> _REQUIRED WORK_: Your answer must be an exact copy of the lines below, from the first through the one with "(117, 198) none", with no pictures.

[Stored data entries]
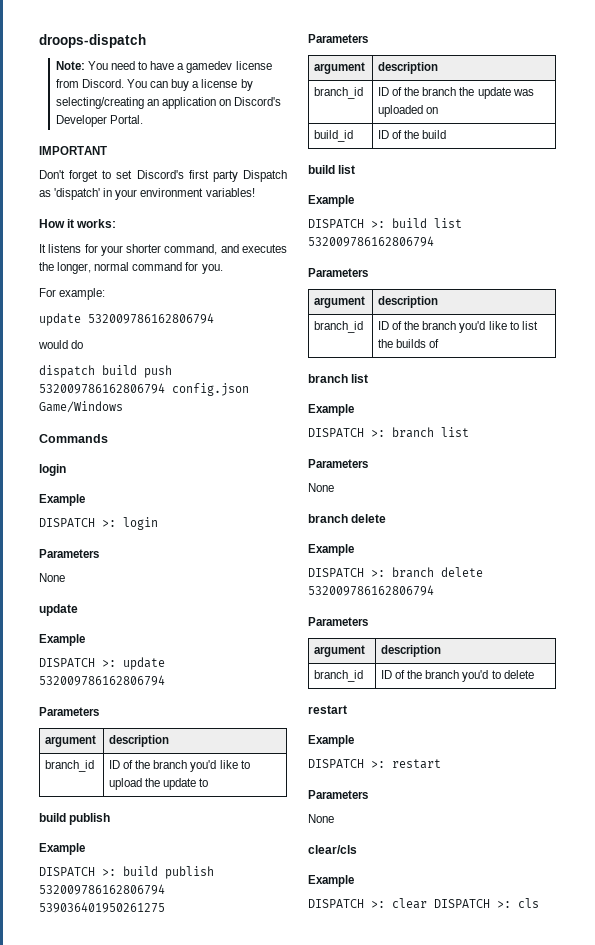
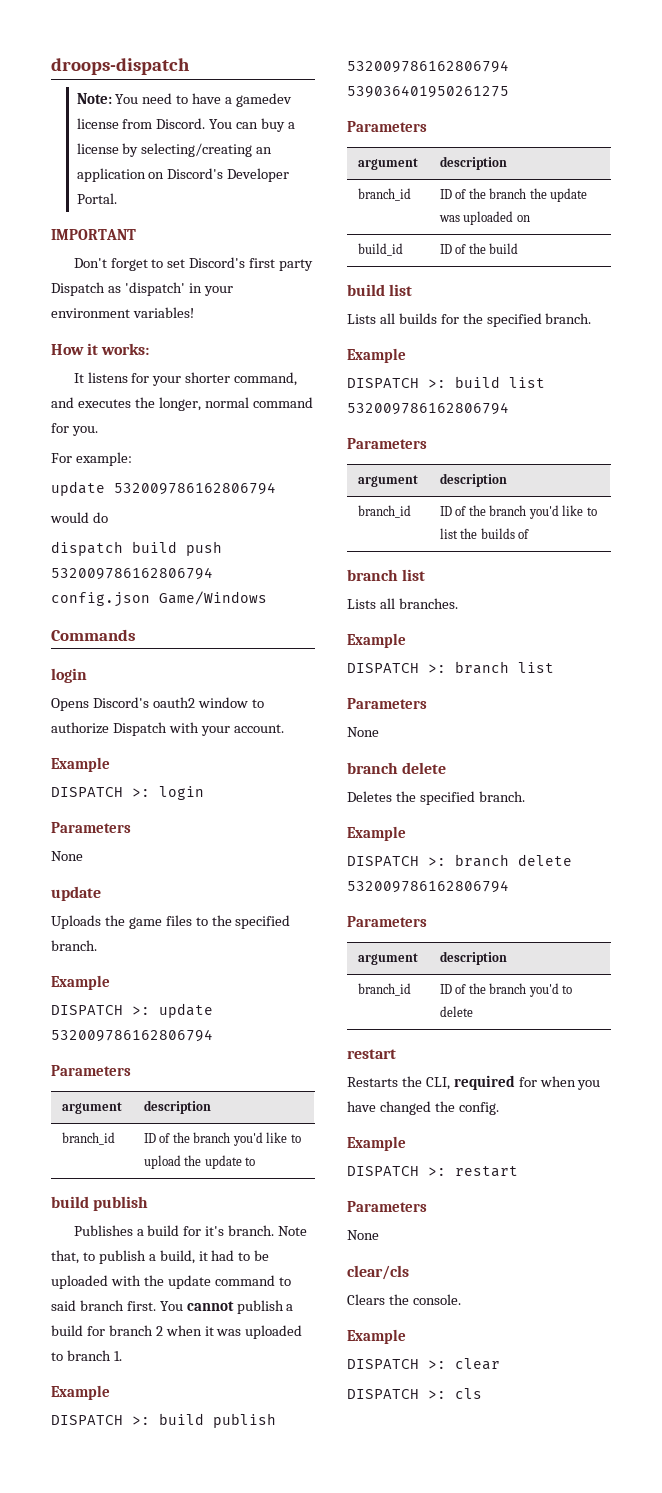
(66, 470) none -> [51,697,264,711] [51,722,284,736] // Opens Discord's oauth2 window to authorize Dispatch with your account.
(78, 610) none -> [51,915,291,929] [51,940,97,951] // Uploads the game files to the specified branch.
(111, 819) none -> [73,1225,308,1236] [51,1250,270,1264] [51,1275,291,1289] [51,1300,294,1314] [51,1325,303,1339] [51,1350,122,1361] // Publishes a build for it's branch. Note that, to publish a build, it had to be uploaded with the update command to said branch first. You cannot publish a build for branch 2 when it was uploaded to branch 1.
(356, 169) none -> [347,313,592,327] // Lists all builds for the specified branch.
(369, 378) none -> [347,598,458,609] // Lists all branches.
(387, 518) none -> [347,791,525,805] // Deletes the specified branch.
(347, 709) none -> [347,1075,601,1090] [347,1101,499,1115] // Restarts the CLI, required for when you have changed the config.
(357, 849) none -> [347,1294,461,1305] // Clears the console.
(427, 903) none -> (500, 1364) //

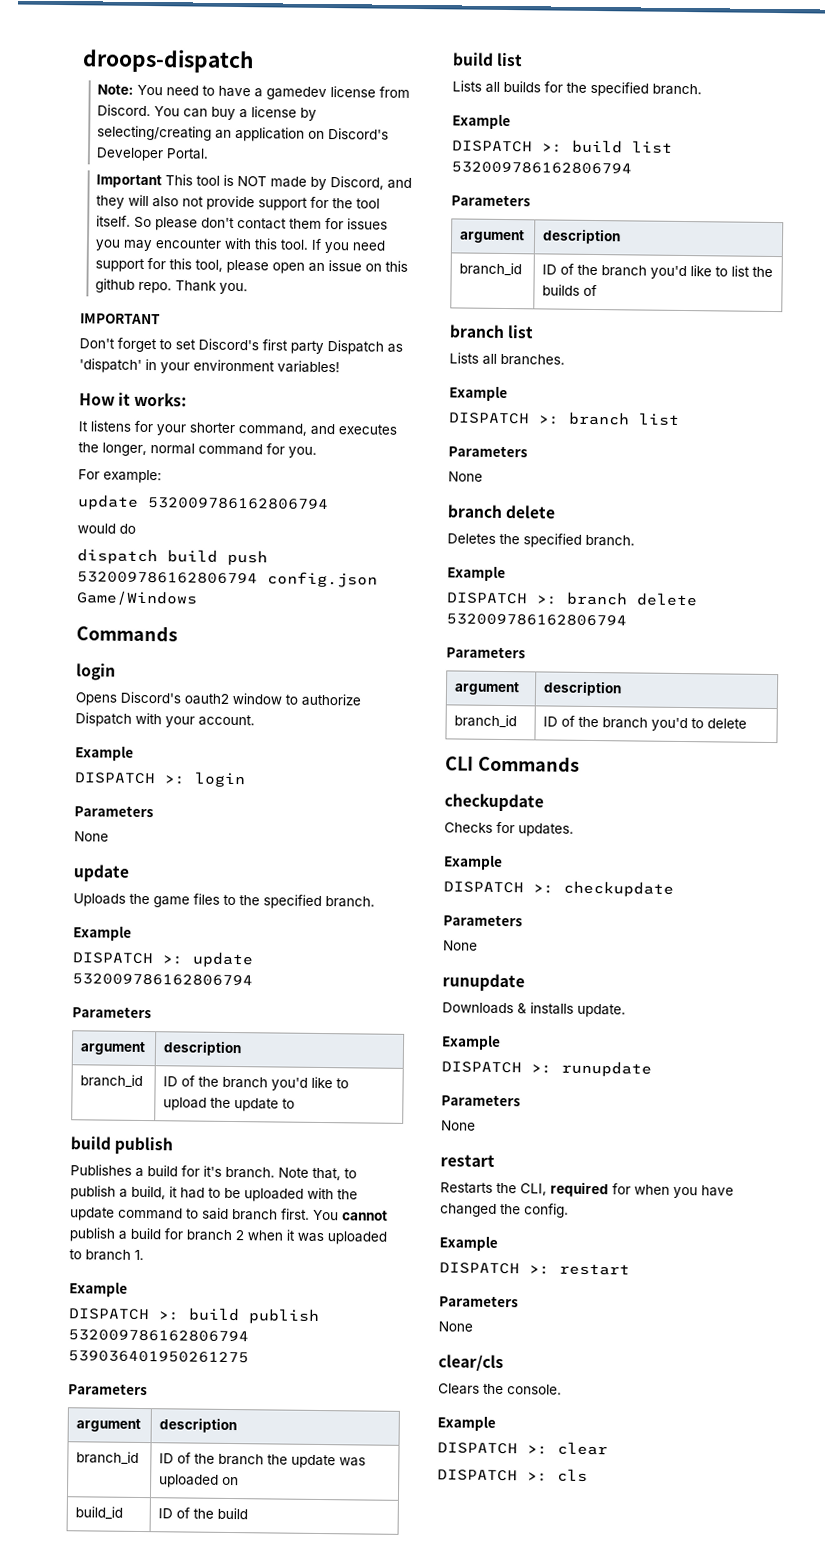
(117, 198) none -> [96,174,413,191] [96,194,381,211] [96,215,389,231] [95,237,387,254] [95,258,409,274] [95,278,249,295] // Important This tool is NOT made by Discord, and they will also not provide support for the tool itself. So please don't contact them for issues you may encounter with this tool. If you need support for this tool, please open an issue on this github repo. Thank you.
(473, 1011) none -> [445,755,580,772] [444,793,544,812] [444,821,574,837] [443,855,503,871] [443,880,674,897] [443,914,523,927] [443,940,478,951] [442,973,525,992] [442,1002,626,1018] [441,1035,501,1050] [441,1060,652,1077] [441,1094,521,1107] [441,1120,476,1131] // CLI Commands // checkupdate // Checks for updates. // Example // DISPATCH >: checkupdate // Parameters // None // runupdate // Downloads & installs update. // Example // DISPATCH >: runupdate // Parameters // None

> _RESPONSE AREA_:
(66, 470) none -> [51,697,264,711] [51,722,284,736] // Opens Discord's oauth2 window to authorize Dispatch with your account.
(78, 610) none -> [51,915,291,929] [51,940,97,951] // Uploads the game files to the specified branch.
(111, 819) none -> [73,1225,308,1236] [51,1250,270,1264] [51,1275,291,1289] [51,1300,294,1314] [51,1325,303,1339] [51,1350,122,1361] // Publishes a build for it's branch. Note that, to publish a build, it had to be uploaded with the update command to said branch first. You cannot publish a build for branch 2 when it was uploaded to branch 1.
(356, 169) none -> [347,313,592,327] // Lists all builds for the specified branch.
(369, 378) none -> [347,598,458,609] // Lists all branches.
(387, 518) none -> [347,791,525,805] // Deletes the specified branch.
(347, 709) none -> [347,1075,601,1090] [347,1101,499,1115] // Restarts the CLI, required for when you have changed the config.
(357, 849) none -> [347,1294,461,1305] // Clears the console.
(427, 903) none -> (500, 1364) //

(117, 198) none -> [96,174,413,191] [96,194,381,211] [96,215,389,231] [95,237,387,254] [95,258,409,274] [95,278,249,295] // Important This tool is NOT made by Discord, and they will also not provide support for the tool itself. So please don't contact them for issues you may encounter with this tool. If you need support for this tool, please open an issue on this github repo. Thank you.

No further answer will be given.